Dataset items

━━━━━━━━━━━━━━━━━━━━━━━━━━━━━━

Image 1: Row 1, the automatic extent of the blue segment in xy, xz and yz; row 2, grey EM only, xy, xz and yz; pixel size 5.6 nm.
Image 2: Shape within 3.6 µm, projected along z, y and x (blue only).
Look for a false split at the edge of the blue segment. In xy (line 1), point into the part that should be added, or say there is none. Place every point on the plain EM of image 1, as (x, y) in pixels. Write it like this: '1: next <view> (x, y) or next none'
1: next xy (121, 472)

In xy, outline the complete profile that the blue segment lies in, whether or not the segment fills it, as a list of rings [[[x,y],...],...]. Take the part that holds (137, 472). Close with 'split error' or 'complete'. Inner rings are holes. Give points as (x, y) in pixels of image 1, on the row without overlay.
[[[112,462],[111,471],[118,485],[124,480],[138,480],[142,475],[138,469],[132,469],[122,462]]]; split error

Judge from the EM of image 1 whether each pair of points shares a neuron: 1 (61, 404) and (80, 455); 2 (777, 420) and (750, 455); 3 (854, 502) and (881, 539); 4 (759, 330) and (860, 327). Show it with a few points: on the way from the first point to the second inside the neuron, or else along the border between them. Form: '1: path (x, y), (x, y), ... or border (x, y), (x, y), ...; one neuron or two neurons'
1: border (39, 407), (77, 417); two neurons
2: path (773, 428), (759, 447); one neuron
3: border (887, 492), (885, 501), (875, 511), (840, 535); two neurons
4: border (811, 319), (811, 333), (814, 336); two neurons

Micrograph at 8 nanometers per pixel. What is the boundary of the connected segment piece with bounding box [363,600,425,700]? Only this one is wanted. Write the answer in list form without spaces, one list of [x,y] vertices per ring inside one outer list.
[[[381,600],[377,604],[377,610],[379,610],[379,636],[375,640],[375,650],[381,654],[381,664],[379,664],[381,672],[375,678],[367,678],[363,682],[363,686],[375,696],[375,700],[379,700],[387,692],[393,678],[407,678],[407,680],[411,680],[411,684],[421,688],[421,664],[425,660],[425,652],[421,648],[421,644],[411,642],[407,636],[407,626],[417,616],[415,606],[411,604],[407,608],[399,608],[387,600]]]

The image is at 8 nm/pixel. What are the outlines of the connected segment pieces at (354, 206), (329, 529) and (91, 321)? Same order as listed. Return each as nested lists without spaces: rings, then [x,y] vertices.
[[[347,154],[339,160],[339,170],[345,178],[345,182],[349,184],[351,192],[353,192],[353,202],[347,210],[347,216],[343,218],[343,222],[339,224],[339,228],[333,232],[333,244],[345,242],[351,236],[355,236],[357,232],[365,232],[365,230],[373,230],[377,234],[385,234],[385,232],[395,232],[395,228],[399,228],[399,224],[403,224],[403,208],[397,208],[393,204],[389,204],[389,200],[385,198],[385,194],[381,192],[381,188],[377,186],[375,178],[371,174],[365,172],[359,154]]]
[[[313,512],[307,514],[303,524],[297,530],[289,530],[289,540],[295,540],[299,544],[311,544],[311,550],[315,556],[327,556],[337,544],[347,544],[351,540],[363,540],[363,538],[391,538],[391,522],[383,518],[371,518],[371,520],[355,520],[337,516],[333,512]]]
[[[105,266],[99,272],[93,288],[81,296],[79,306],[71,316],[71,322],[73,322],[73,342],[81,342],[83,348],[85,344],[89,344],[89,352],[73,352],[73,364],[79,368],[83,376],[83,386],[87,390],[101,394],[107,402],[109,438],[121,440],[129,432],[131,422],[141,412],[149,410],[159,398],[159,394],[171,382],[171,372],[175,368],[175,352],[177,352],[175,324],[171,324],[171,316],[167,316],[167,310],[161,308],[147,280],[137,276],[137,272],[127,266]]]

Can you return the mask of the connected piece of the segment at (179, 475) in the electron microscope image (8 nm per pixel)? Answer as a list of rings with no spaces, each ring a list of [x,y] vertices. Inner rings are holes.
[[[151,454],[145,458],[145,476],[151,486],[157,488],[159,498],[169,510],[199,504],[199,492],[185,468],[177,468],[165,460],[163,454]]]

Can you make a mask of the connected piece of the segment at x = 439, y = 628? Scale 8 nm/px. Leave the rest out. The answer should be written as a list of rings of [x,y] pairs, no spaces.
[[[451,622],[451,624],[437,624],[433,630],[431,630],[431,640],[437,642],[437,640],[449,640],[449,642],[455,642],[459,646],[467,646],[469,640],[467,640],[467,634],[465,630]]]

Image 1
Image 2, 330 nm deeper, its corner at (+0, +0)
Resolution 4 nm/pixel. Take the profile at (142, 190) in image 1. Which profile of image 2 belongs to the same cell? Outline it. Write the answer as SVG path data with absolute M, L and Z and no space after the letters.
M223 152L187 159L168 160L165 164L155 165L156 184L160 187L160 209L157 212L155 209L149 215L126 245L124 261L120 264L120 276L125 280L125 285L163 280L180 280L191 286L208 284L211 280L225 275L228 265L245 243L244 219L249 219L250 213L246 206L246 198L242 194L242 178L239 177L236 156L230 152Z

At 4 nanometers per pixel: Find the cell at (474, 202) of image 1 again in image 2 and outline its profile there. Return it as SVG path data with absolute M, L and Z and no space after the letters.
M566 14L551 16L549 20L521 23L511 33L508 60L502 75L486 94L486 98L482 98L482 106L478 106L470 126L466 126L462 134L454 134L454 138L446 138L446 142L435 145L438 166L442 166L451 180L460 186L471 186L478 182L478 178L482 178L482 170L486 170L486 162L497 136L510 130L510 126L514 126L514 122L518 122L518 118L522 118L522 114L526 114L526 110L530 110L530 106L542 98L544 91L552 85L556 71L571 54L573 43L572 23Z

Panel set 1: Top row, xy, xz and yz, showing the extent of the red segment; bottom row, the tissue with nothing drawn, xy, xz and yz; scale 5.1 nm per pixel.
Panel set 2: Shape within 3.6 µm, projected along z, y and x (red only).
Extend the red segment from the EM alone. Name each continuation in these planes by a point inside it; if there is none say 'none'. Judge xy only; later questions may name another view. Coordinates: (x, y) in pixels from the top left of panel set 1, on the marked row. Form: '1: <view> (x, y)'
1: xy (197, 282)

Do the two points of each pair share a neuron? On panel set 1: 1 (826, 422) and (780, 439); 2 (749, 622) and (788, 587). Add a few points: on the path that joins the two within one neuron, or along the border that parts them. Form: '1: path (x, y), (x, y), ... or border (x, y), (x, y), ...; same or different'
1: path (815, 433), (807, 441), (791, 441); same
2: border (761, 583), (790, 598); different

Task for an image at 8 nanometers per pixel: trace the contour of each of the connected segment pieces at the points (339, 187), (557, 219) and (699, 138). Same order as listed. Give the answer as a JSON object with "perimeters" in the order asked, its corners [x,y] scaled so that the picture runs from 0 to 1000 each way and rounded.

━━━━━━━━━━━━━━━━━━━━━━━━━━━━━━

- REQUIRED WORK
Among the lines above, which contain the word "projected"? Copy every one.

- TASK SOLUTION
Image 2: Shape within 3.6 µm, projected along z, y and x (blue only).
Panel set 2: Shape within 3.6 µm, projected along z, y and x (red only).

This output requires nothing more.